Doch bei dem blutigen Gefecht zwischen Jonker Afrikaner und Kahitjene war offenbar mehr im Spiel. In einer Quelle ist von Blutrache die Rede: Jonker soll auf dem Rückweg von einem missglückten Beutezug mehrere Hereroführer in sein Lager eingeladen und sie ermordet haben, um sich ihres Viehs zu bemächtigen. Einer der Gemeuchelten sei ein Halbbruder Kahitjenes gewesen, heißt es. Kahitjene habe daraufhin versucht, Jonker anzugreifen, sei jedoch zurückgeschlagen worden. Um weiteren Versuchen zuvor zu kommen, könnte Jonker Kahitjene den tödlichen Stoß versetzt haben wollen. Überzeugender klingt dagegen, dass Jonker seine Vormachtstellung gefährdet sah. Kahitjene hatte sich bei Okahandja niedergelassen, kurz nachdem Missionar Kolbe im April 1850 dorthin gezogen war. Missionare galten als beliebte Anlaufstellen für Händler sowie als gute Informationsquellen.

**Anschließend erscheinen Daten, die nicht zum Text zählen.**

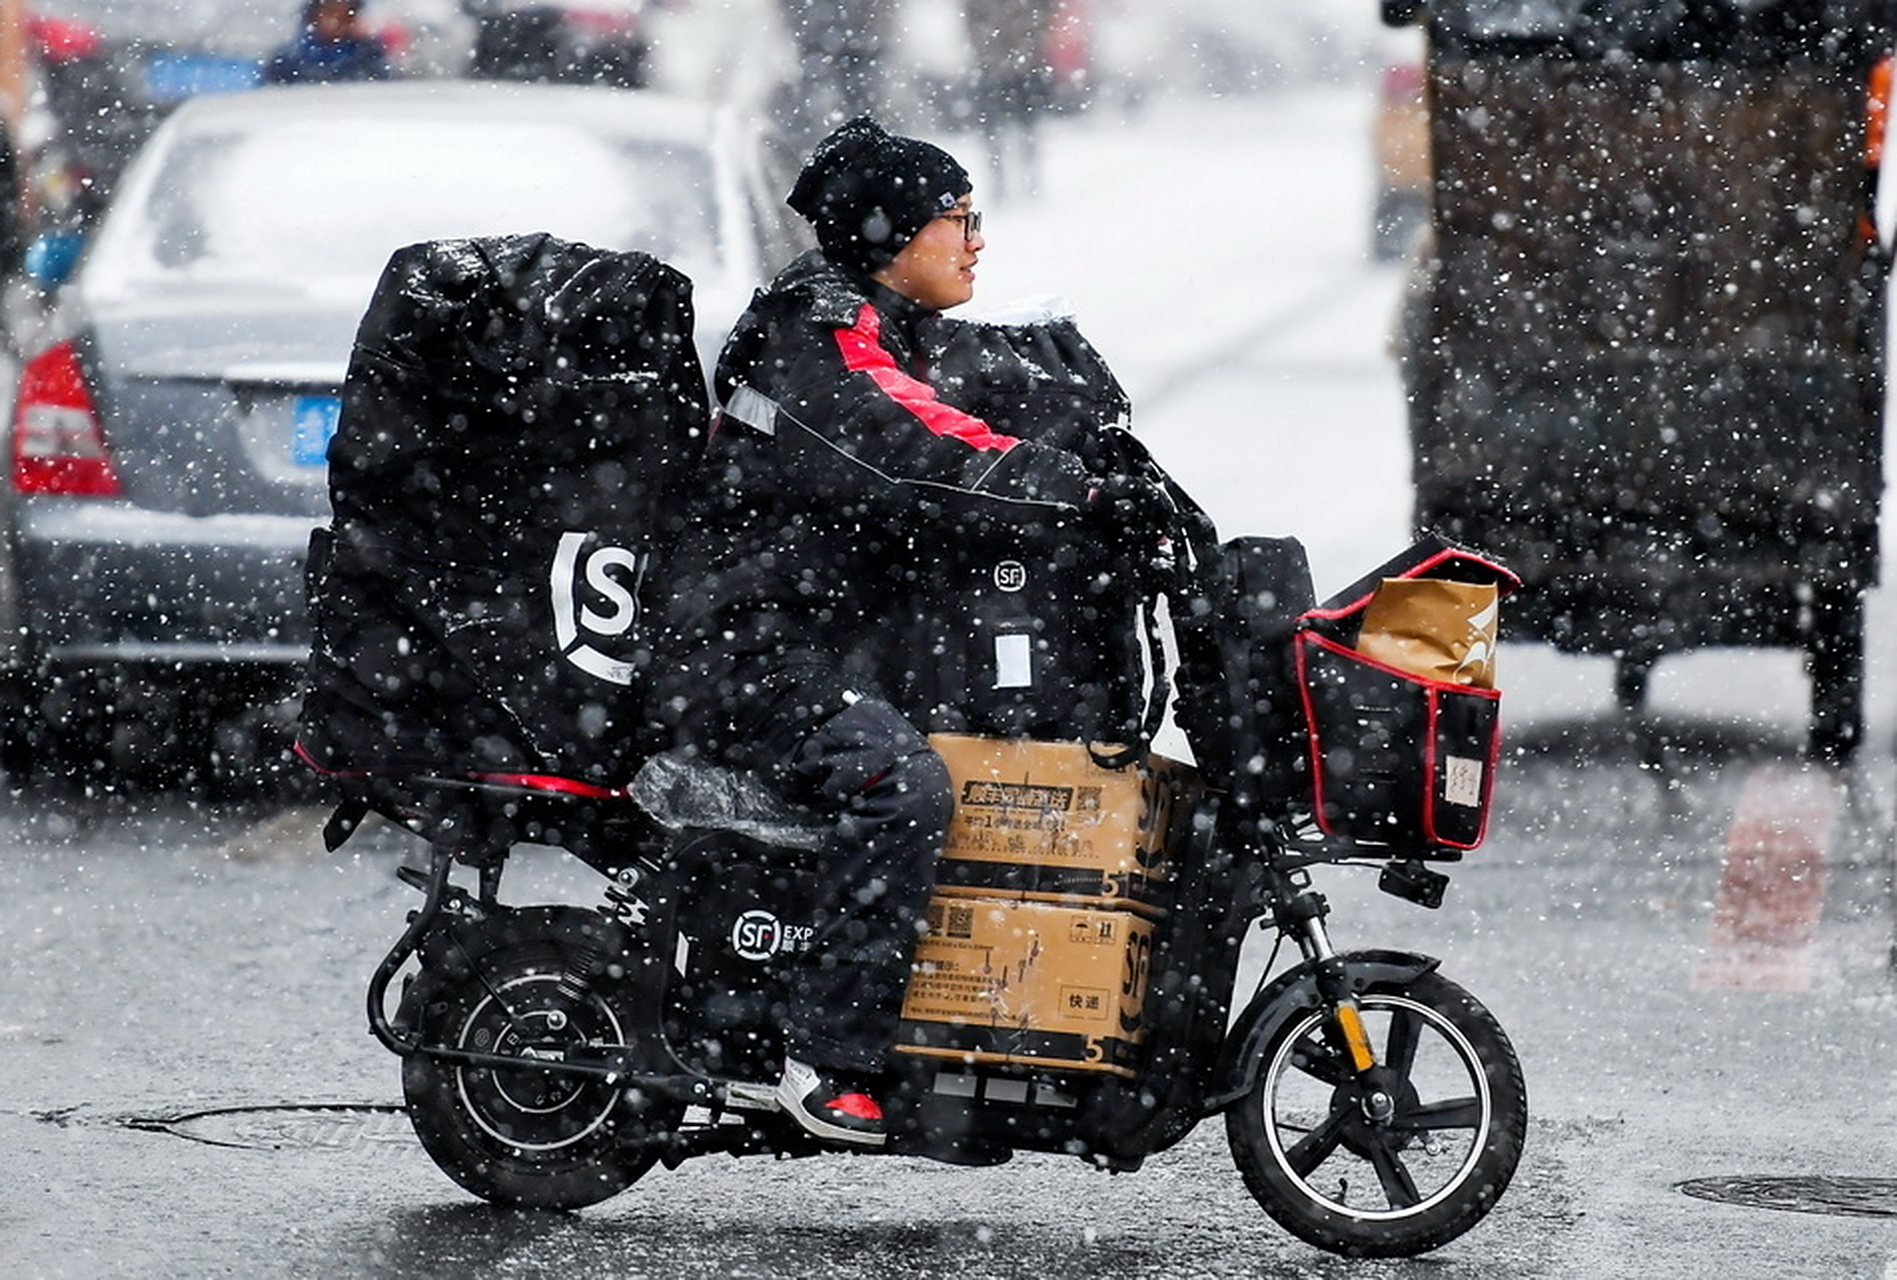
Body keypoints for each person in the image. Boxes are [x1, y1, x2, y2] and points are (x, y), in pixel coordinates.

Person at [654, 117, 1172, 1147]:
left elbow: (972, 408)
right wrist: (1075, 489)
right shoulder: (813, 338)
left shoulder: (877, 323)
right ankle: (830, 1060)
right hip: (745, 650)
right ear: (889, 235)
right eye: (956, 219)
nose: (977, 240)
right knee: (903, 781)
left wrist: (1106, 458)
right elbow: (910, 445)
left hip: (805, 635)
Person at [264, 0, 391, 84]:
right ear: (313, 17)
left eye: (343, 16)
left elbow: (381, 84)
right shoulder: (288, 59)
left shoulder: (367, 53)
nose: (334, 22)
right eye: (329, 13)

Wie viele Herero an jenem 23. August 1850 ihr Leben gelassen haben, lässt sich nicht mehr feststellen. Einige Quellen berichten von 700 Opfern. Historiker zweifeln daran ebenso wie an der Zahl der Angreifer: 350 Mann sollen es gewesen sein, darunter 150 mit Gewehren und 40 auf Pferden. Auch die Berichte von der Grausamkeit wird von manchem als übertrieben bezeichnet: Die Darstellung der Gewalt zwischen den Völkern habe dazu gedient, Eingriffe der Europäer zu rechtfertigen - die Vermittlungsbemühungen der Missionare ebenso wie später die Schutzverträge der deutschen Kolonialmacht.

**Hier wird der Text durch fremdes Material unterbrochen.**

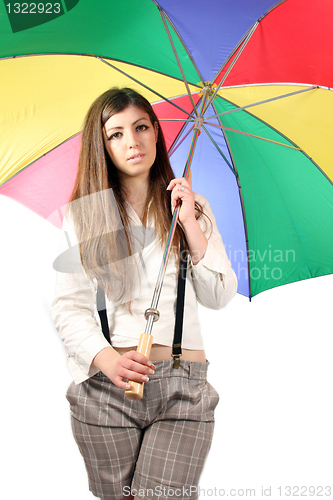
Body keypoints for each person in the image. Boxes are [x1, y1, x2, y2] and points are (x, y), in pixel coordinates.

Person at [51, 87, 237, 500]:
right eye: (115, 134)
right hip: (104, 387)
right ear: (101, 146)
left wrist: (189, 223)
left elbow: (220, 294)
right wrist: (107, 360)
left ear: (156, 132)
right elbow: (69, 307)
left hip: (182, 387)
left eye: (140, 128)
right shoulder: (84, 215)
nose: (132, 142)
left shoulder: (192, 207)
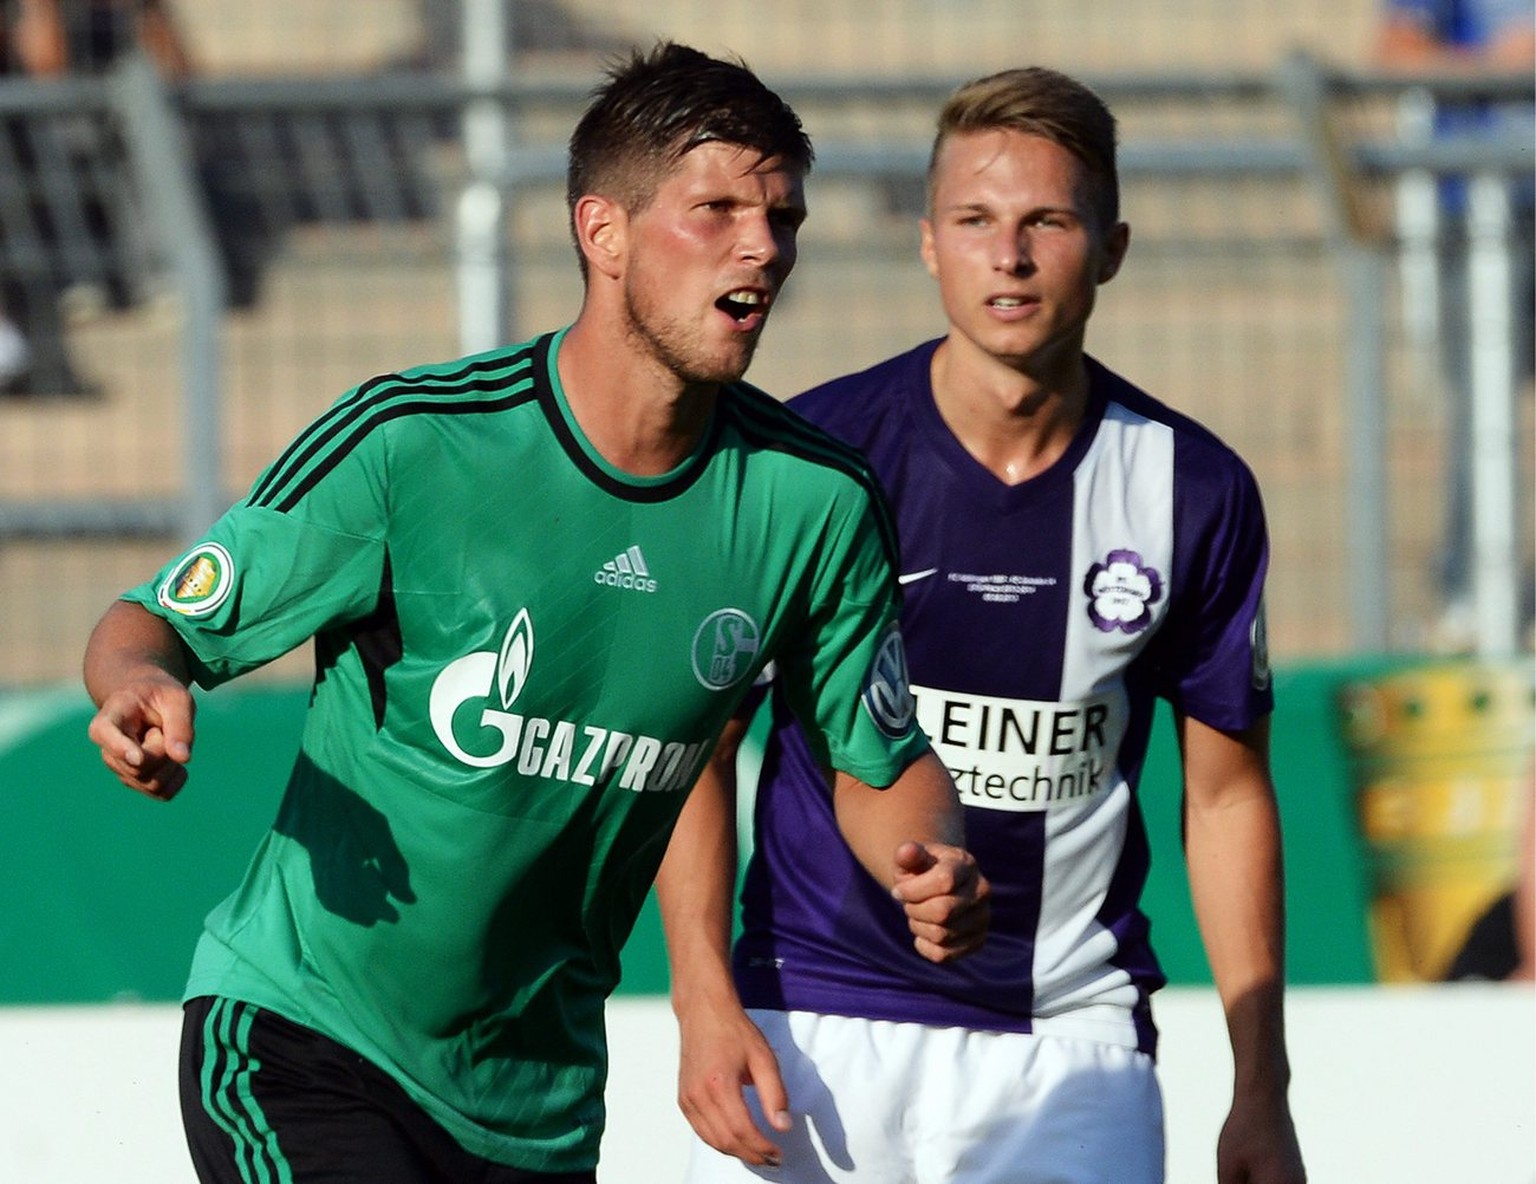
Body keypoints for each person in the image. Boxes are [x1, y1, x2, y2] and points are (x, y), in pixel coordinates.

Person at [82, 42, 988, 1184]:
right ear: (601, 232)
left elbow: (880, 757)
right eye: (715, 210)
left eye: (783, 218)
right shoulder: (416, 441)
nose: (763, 246)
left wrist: (930, 855)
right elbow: (146, 621)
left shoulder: (816, 501)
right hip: (305, 1036)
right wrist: (136, 685)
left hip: (536, 1101)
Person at [658, 66, 1307, 1183]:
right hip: (815, 1016)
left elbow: (1227, 792)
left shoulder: (1191, 487)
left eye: (1046, 221)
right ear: (928, 243)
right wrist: (703, 999)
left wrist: (1263, 1087)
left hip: (1070, 1037)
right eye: (975, 221)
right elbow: (696, 746)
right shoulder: (813, 458)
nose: (1007, 257)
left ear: (1110, 245)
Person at [1375, 0, 1535, 648]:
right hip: (1484, 216)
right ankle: (1470, 595)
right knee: (1483, 413)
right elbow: (1396, 50)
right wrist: (1499, 67)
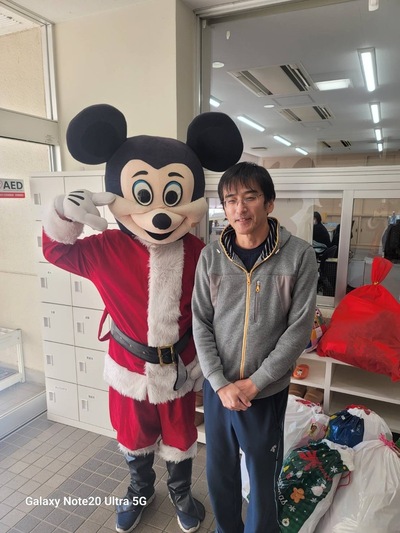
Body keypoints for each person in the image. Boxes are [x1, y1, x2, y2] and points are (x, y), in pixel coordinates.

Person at [42, 105, 243, 533]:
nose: (160, 214)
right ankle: (139, 490)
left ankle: (181, 493)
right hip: (128, 367)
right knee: (133, 439)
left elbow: (219, 307)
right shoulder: (105, 248)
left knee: (181, 439)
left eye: (172, 196)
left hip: (180, 368)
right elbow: (56, 250)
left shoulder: (200, 253)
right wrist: (62, 213)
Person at [192, 162, 318, 533]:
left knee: (263, 476)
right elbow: (200, 322)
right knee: (220, 472)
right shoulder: (210, 257)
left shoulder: (298, 255)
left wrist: (255, 383)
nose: (240, 208)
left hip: (264, 392)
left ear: (269, 203)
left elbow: (298, 330)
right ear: (223, 207)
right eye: (231, 200)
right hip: (219, 389)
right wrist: (219, 382)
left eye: (250, 197)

Die Mordkuppe markiert nicht nur ein blutiges, sondern auch entscheidendes Gefecht. Kahitjene wurde vernichtend geschlagen, seine Anhänger verließen ihn und schlossen sich anderen Herero-Führern an oder suchten bei der Missionsstation im nahe gelegenen Otjikango Schutz, heute bekannt als Gross Barmen. Kahitjene gelang es zwar, Jonker zu entkommen, aber er kam nur wenige Jahre später in einem Erbstreit ums Leben. So erreichte Jonker sein Ziel, die Vormachtstellung auf viele Jahre zu behaupten. Mehrere Herero-Führer baten ihn in der Folgezeit um Hilfe, nachdem sie überfallen worden waren und den Angreifern ihr abgetriebenes Vieh wieder abnehmen wollten.
Zugleich setzte das Gefecht der Mission in Okahandja ein vorläufiges Ende. Missionar Kolbe und dessen Frau wurden von Jonkers Leuten zwar verschont, aber auch sie verließen den Ort und gingen nach Otjikango. Kurz darauf setzte Kolbe seine Tätigkeit in Otjimbingwe fort. Doch 1852 trat er aus der Rheinischen Mission aus.